**ASSIGNED TASK**
Every line of the data below should be printed exactly.

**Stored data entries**
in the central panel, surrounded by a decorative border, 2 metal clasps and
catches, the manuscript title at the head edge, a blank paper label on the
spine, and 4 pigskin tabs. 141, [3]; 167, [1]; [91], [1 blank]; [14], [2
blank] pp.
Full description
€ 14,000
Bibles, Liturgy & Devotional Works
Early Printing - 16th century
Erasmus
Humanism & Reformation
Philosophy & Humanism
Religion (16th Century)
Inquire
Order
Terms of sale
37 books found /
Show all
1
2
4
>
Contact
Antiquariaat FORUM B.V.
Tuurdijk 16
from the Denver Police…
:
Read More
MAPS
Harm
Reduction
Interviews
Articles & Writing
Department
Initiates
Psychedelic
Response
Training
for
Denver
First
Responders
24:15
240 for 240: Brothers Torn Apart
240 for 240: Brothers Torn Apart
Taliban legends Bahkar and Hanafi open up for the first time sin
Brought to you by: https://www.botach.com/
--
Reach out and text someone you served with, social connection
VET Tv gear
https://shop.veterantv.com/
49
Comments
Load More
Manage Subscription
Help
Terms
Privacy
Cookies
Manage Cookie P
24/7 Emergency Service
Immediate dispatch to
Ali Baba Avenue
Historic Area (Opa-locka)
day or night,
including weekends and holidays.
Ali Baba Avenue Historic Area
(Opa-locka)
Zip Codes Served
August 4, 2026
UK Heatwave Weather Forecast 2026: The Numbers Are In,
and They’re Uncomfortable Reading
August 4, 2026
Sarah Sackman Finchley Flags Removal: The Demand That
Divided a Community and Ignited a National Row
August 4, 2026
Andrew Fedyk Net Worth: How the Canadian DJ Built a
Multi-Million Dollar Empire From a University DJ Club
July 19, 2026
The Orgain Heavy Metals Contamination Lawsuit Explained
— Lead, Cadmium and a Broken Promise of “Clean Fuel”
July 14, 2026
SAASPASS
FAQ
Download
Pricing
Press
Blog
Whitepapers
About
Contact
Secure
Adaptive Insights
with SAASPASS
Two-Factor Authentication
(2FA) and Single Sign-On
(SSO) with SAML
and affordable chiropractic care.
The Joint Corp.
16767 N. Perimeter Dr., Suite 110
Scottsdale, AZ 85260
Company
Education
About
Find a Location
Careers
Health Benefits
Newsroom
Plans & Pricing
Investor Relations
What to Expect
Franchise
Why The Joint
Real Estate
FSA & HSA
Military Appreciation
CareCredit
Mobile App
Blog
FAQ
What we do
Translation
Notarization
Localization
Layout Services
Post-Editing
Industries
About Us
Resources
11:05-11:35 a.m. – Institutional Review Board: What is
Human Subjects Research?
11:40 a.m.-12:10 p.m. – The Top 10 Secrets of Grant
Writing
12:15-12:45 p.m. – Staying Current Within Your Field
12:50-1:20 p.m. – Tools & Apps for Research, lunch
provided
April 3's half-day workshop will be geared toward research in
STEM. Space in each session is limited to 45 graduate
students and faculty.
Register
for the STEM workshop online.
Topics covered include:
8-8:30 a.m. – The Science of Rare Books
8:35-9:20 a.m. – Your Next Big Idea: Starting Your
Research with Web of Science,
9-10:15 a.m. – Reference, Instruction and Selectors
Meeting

**FINISHED EXERCISE**
in the central panel, surrounded by a decorative border, 2 metal clasps and
catches, the manuscript title at the head edge, a blank paper label on the
spine, and 4 pigskin tabs. 141, [3]; 167, [1]; [91], [1 blank]; [14], [2
blank] pp.
Full description
€ 14,000
Bibles, Liturgy & Devotional Works
Early Printing - 16th century
Erasmus
Humanism & Reformation
Philosophy & Humanism
Religion (16th Century)
Inquire
Order
Terms of sale
37 books found /
Show all
1
2
4
>
Contact
Antiquariaat FORUM B.V.
Tuurdijk 16
from the Denver Police…
:
Read More
MAPS
Harm
Reduction
Interviews
Articles & Writing
Department
Initiates
Psychedelic
Response
Training
for
Denver
First
Responders
24:15
240 for 240: Brothers Torn Apart
240 for 240: Brothers Torn Apart
Taliban legends Bahkar and Hanafi open up for the first time sin
Brought to you by: https://www.botach.com/
--
Reach out and text someone you served with, social connection
VET Tv gear
https://shop.veterantv.com/
49
Comments
Load More
Manage Subscription
Help
Terms
Privacy
Cookies
Manage Cookie P
24/7 Emergency Service
Immediate dispatch to
Ali Baba Avenue
Historic Area (Opa-locka)
day or night,
including weekends and holidays.
Ali Baba Avenue Historic Area
(Opa-locka)
Zip Codes Served
August 4, 2026
UK Heatwave Weather Forecast 2026: The Numbers Are In,
and They’re Uncomfortable Reading
August 4, 2026
Sarah Sackman Finchley Flags Removal: The Demand That
Divided a Community and Ignited a National Row
August 4, 2026
Andrew Fedyk Net Worth: How the Canadian DJ Built a
Multi-Million Dollar Empire From a University DJ Club
July 19, 2026
The Orgain Heavy Metals Contamination Lawsuit Explained
— Lead, Cadmium and a Broken Promise of “Clean Fuel”
July 14, 2026
SAASPASS
FAQ
Download
Pricing
Press
Blog
Whitepapers
About
Contact
Secure
Adaptive Insights
with SAASPASS
Two-Factor Authentication
(2FA) and Single Sign-On
(SSO) with SAML
and affordable chiropractic care.
The Joint Corp.
16767 N. Perimeter Dr., Suite 110
Scottsdale, AZ 85260
Company
Education
About
Find a Location
Careers
Health Benefits
Newsroom
Plans & Pricing
Investor Relations
What to Expect
Franchise
Why The Joint
Real Estate
FSA & HSA
Military Appreciation
CareCredit
Mobile App
Blog
FAQ
What we do
Translation
Notarization
Localization
Layout Services
Post-Editing
Industries
About Us
Resources
11:05-11:35 a.m. – Institutional Review Board: What is
Human Subjects Research?
11:40 a.m.-12:10 p.m. – The Top 10 Secrets of Grant
Writing
12:15-12:45 p.m. – Staying Current Within Your Field
12:50-1:20 p.m. – Tools & Apps for Research, lunch
provided
April 3's half-day workshop will be geared toward research in
STEM. Space in each session is limited to 45 graduate
students and faculty.
Register
for the STEM workshop online.
Topics covered include:
8-8:30 a.m. – The Science of Rare Books
8:35-9:20 a.m. – Your Next Big Idea: Starting Your
Research with Web of Science,
9-10:15 a.m. – Reference, Instruction and Selectors
Meeting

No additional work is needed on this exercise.